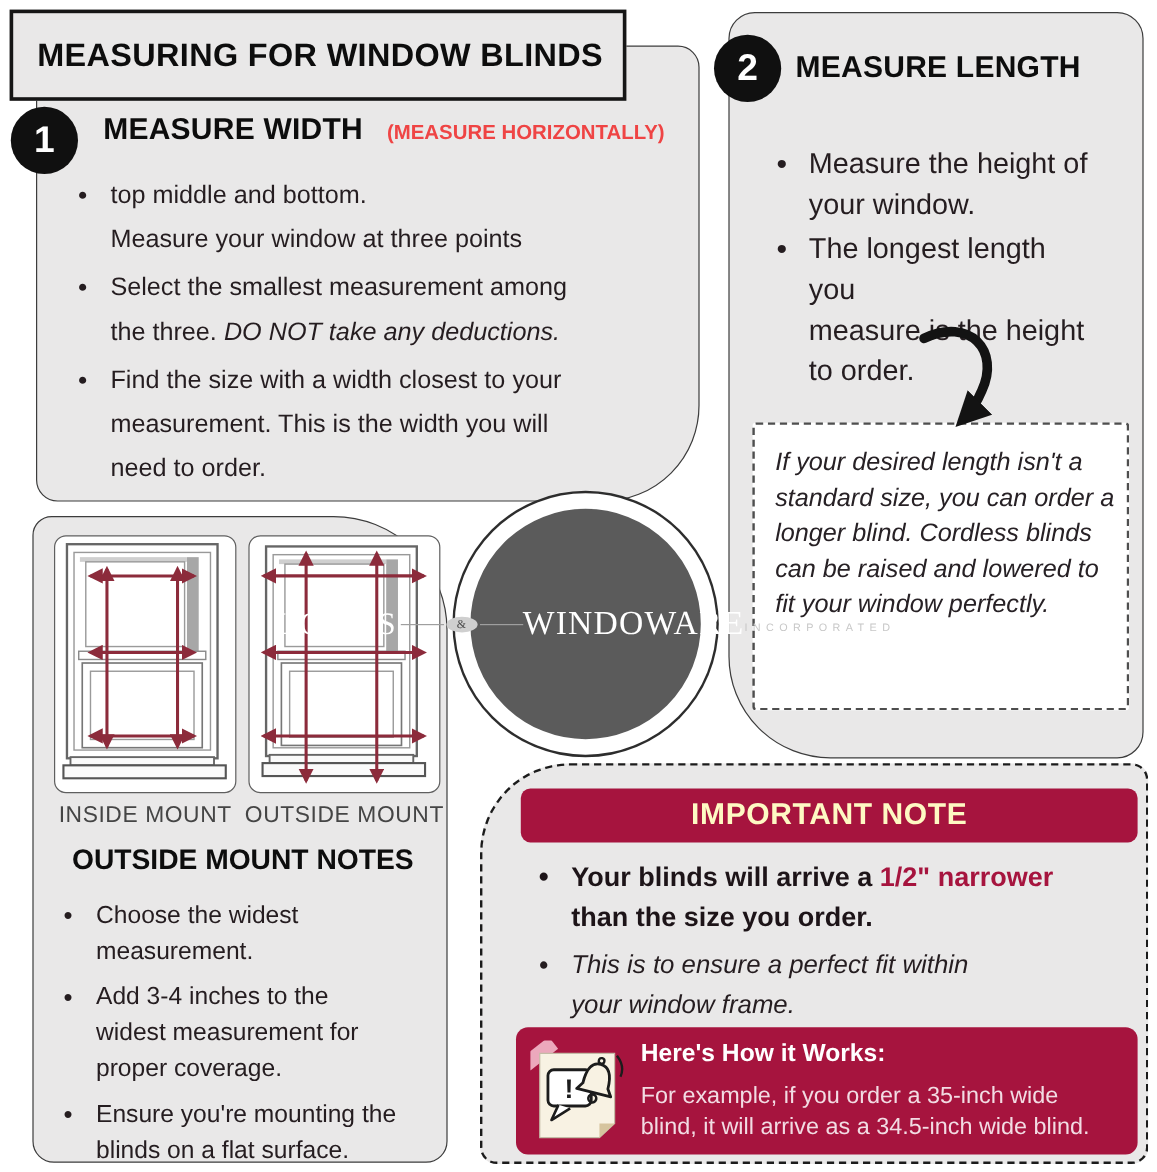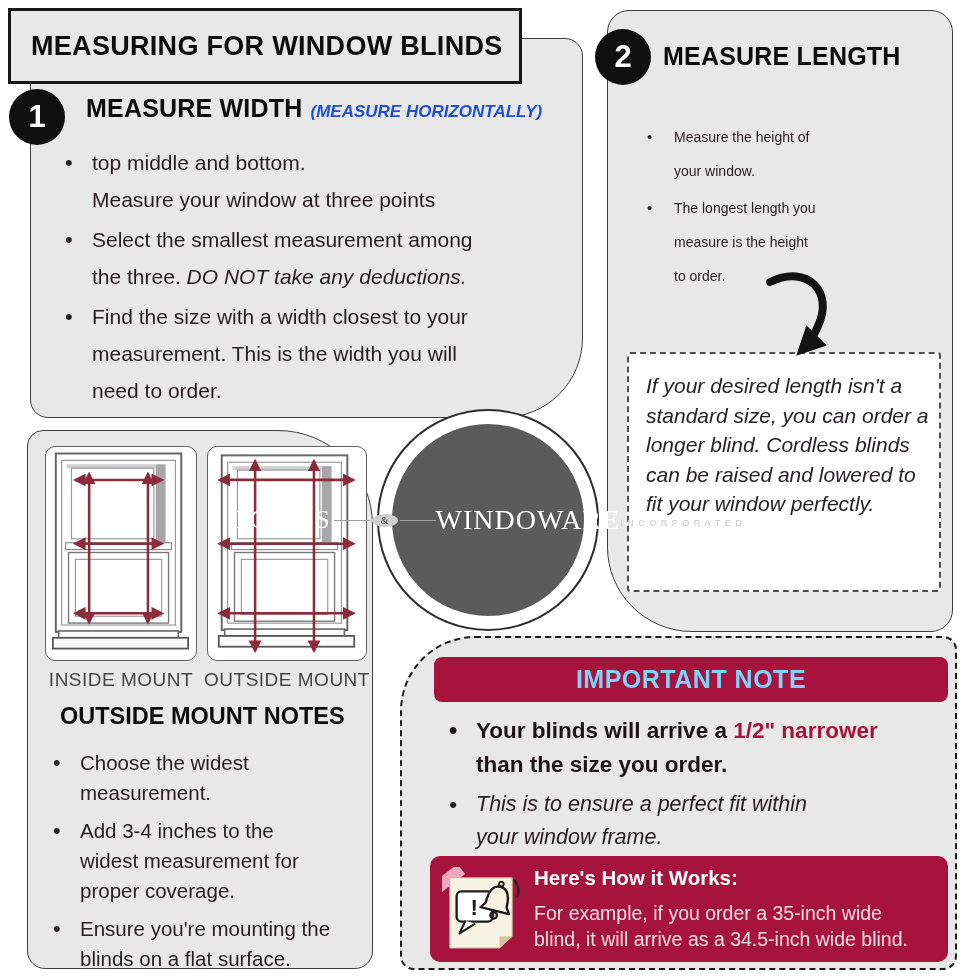--- a/index.html
+++ b/index.html
@@ -15,32 +15,32 @@
 
   
   .step1-box{left:30px;top:38px;width:553px;height:380px;border-radius:16px 18px 80px 18px;z-index:1;}
   .step2-box{left:607px;top:10px;width:346px;height:622px;border-radius:22px 22px 22px 85px;z-index:1;}
   .badge{position:absolute;width:56px;height:56px;border-radius:50%;background:#101010;color:#fff;
          display:flex;align-items:center;justify-content:center;font-size:31px;font-weight:800;z-index:6;}
   .badge1{left:9px;top:89px;}
   .badge2{left:595px;top:29px;}
   .s-head{position:absolute;display:flex;align-items:baseline;z-index:2;}
   .s-head h2{margin:0;font-size:25px;font-weight:800;color:#0d0d0d;letter-spacing:.2px;}
-  .s-head .sub{font-size:17px;font-weight:700;font-style:italic;margin-left:8px;color:#1d4ed8;}
+  .s-head .sub{font-size:17px;font-weight:700;margin-left:20px;color:#ef4444;}
   .s1-head{left:86px;top:94px;}
   .s2-head{left:663px;top:42px;}
 
   
   ul.blist{position:absolute;margin:0;padding:0;list-style:none;z-index:2;}
   ul.blist li{position:relative;padding-left:40px;}
   ul.blist li::before{content:"\2022";position:absolute;left:13px;top:0;font-size:1.05em;}
   .ln{display:block;}
   .s1-list{left:52px;top:144px;width:500px;font-size:21px;line-height:37px;}
   .s1-list li{margin-bottom:3px;}
-  .s2-list{left:634px;top:120px;width:280px;font-size:14px;line-height:34px;}
+  .s2-list{left:634px;top:120px;width:280px;font-size:24px;line-height:34px;}
   .s2-list li{margin-bottom:3px;}
   em.it{font-style:italic;}
 
   
   .s2-arrow{position:absolute;left:760px;top:264px;z-index:3;}
 
   
   .s2-note{position:absolute;left:627px;top:352px;width:314px;height:240px;background:#fff;
            border:2px dashed #4e4e4e;border-radius:3px;box-sizing:border-box;
            padding:17px 10px 0 17px;font-style:italic;font-size:21px;line-height:29.5px;
@@ -73,21 +73,21 @@
             display:flex;align-items:center;justify-content:center;margin:0 2px;}
   .logo-l2{font-size:28px;letter-spacing:1px;}
   .logo-l3{font-size:9px;letter-spacing:4.5px;color:#c7c7c7;margin-top:5px;
            font-family:"Liberation Sans","DejaVu Sans",sans-serif;}
 
   
   .important-box{left:400px;top:636px;width:557px;height:334px;border:2.6px dashed #1b1b1b;
                  border-radius:75px 14px 14px 14px;z-index:1;}
   .imp-header{position:absolute;left:434px;top:657px;width:514px;height:45px;background:#A6143E;
               border-radius:8px;display:flex;align-items:center;justify-content:center;z-index:2;}
-  .imp-header h2{margin:8px;color:#7dd3fc;font-size:25px;font-weight:800;letter-spacing:.5px;}
+  .imp-header h2{margin:8px;color:#fef9c3;font-size:25px;font-weight:800;letter-spacing:.5px;}
   .imp-list{left:436px;top:714px;width:500px;font-size:22.5px;z-index:2;}
   .imp-b1{font-weight:800;line-height:34px;color:#1d1418;}
   .imp-b2{font-style:italic;font-weight:400;font-size:21.5px;line-height:33px;margin-top:6px;}
   .hl{color:#A6143E;}
 
   .how-box{position:absolute;left:430px;top:856px;width:518px;height:106px;background:#A6143E;
            border-radius:10px;display:flex;align-items:center;padding:0 12px;box-sizing:border-box;
            z-index:3;}
   .how-icon{flex:0 0 auto;margin-right:14px;}
   .how-title{color:#fff;font-size:20.5px;font-weight:800;margin-bottom:10px;}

*The problem*:
Above are the records; repeat them exactly, omitting every picture.

*Output for this exercise*:
--- a/index.html
+++ b/index.html
@@ -15,32 +15,32 @@
 
   
   .step1-box{left:30px;top:38px;width:553px;height:380px;border-radius:16px 18px 80px 18px;z-index:1;}
   .step2-box{left:607px;top:10px;width:346px;height:622px;border-radius:22px 22px 22px 85px;z-index:1;}
   .badge{position:absolute;width:56px;height:56px;border-radius:50%;background:#101010;color:#fff;
          display:flex;align-items:center;justify-content:center;font-size:31px;font-weight:800;z-index:6;}
   .badge1{left:9px;top:89px;}
   .badge2{left:595px;top:29px;}
   .s-head{position:absolute;display:flex;align-items:baseline;z-index:2;}
   .s-head h2{margin:0;font-size:25px;font-weight:800;color:#0d0d0d;letter-spacing:.2px;}
-  .s-head .sub{font-size:17px;font-weight:700;font-style:italic;margin-left:8px;color:#1d4ed8;}
+  .s-head .sub{font-size:17px;font-weight:700;margin-left:20px;color:#ef4444;}
   .s1-head{left:86px;top:94px;}
   .s2-head{left:663px;top:42px;}
 
   
   ul.blist{position:absolute;margin:0;padding:0;list-style:none;z-index:2;}
   ul.blist li{position:relative;padding-left:40px;}
   ul.blist li::before{content:"\2022";position:absolute;left:13px;top:0;font-size:1.05em;}
   .ln{display:block;}
   .s1-list{left:52px;top:144px;width:500px;font-size:21px;line-height:37px;}
   .s1-list li{margin-bottom:3px;}
-  .s2-list{left:634px;top:120px;width:280px;font-size:14px;line-height:34px;}
+  .s2-list{left:634px;top:120px;width:280px;font-size:24px;line-height:34px;}
   .s2-list li{margin-bottom:3px;}
   em.it{font-style:italic;}
 
   
   .s2-arrow{position:absolute;left:760px;top:264px;z-index:3;}
 
   
   .s2-note{position:absolute;left:627px;top:352px;width:314px;height:240px;background:#fff;
            border:2px dashed #4e4e4e;border-radius:3px;box-sizing:border-box;
            padding:17px 10px 0 17px;font-style:italic;font-size:21px;line-height:29.5px;
@@ -73,21 +73,21 @@
             display:flex;align-items:center;justify-content:center;margin:0 2px;}
   .logo-l2{font-size:28px;letter-spacing:1px;}
   .logo-l3{font-size:9px;letter-spacing:4.5px;color:#c7c7c7;margin-top:5px;
            font-family:"Liberation Sans","DejaVu Sans",sans-serif;}
 
   
   .important-box{left:400px;top:636px;width:557px;height:334px;border:2.6px dashed #1b1b1b;
                  border-radius:75px 14px 14px 14px;z-index:1;}
   .imp-header{position:absolute;left:434px;top:657px;width:514px;height:45px;background:#A6143E;
               border-radius:8px;display:flex;align-items:center;justify-content:center;z-index:2;}
-  .imp-header h2{margin:8px;color:#7dd3fc;font-size:25px;font-weight:800;letter-spacing:.5px;}
+  .imp-header h2{margin:8px;color:#fef9c3;font-size:25px;font-weight:800;letter-spacing:.5px;}
   .imp-list{left:436px;top:714px;width:500px;font-size:22.5px;z-index:2;}
   .imp-b1{font-weight:800;line-height:34px;color:#1d1418;}
   .imp-b2{font-style:italic;font-weight:400;font-size:21.5px;line-height:33px;margin-top:6px;}
   .hl{color:#A6143E;}
 
   .how-box{position:absolute;left:430px;top:856px;width:518px;height:106px;background:#A6143E;
            border-radius:10px;display:flex;align-items:center;padding:0 12px;box-sizing:border-box;
            z-index:3;}
   .how-icon{flex:0 0 auto;margin-right:14px;}
   .how-title{color:#fff;font-size:20.5px;font-weight:800;margin-bottom:10px;}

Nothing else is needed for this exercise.